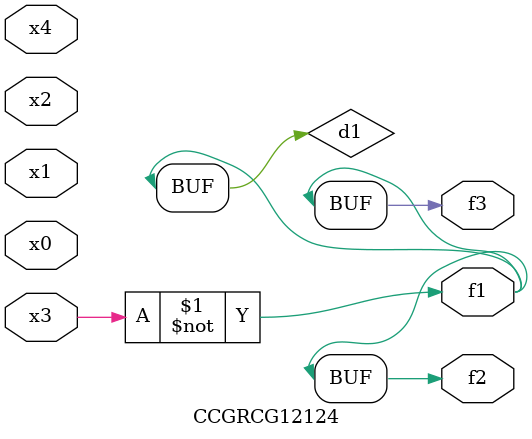
<source format=v>
module CCGRCG12124(
	input x0, x1, x2, x3, x4,
	output f1, f2, f3
);

	wire d1, d2;

	xnor (d1, x3);
	not (d2, x1);
	assign f1 = d1;
	assign f2 = d1;
	assign f3 = d1;
endmodule

</source>
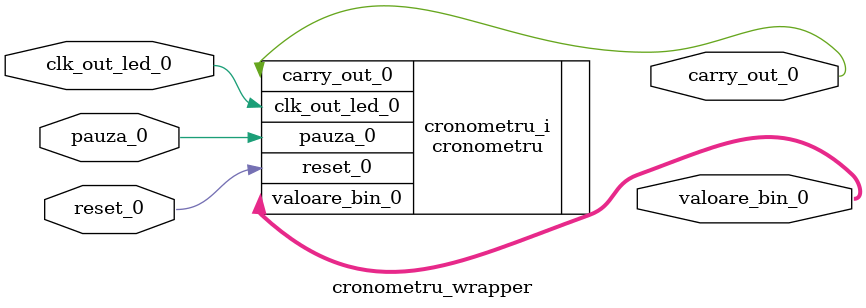
<source format=v>
`timescale 1 ps / 1 ps

module cronometru_wrapper
   (carry_out_0,
    clk_out_led_0,
    pauza_0,
    reset_0,
    valoare_bin_0);
  output carry_out_0;
  input clk_out_led_0;
  input pauza_0;
  input reset_0;
  output [5:0]valoare_bin_0;

  wire carry_out_0;
  wire clk_out_led_0;
  wire pauza_0;
  wire reset_0;
  wire [5:0]valoare_bin_0;

  cronometru cronometru_i
       (.carry_out_0(carry_out_0),
        .clk_out_led_0(clk_out_led_0),
        .pauza_0(pauza_0),
        .reset_0(reset_0),
        .valoare_bin_0(valoare_bin_0));
endmodule

</source>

....................

Task brief – Print every record exactly, without the pictures.

Exercise output –
<source format=v>
module CCGRCG12124(
	input x0, x1, x2, x3, x4,
	output f1, f2, f3
);

	wire d1, d2;

	xnor (d1, x3);
	not (d2, x1);
	assign f1 = d1;
	assign f2 = d1;
	assign f3 = d1;
endmodule

</source>
<source format=v>
`timescale 1 ps / 1 ps

module cronometru_wrapper
   (carry_out_0,
    clk_out_led_0,
    pauza_0,
    reset_0,
    valoare_bin_0);
  output carry_out_0;
  input clk_out_led_0;
  input pauza_0;
  input reset_0;
  output [5:0]valoare_bin_0;

  wire carry_out_0;
  wire clk_out_led_0;
  wire pauza_0;
  wire reset_0;
  wire [5:0]valoare_bin_0;

  cronometru cronometru_i
       (.carry_out_0(carry_out_0),
        .clk_out_led_0(clk_out_led_0),
        .pauza_0(pauza_0),
        .reset_0(reset_0),
        .valoare_bin_0(valoare_bin_0));
endmodule

</source>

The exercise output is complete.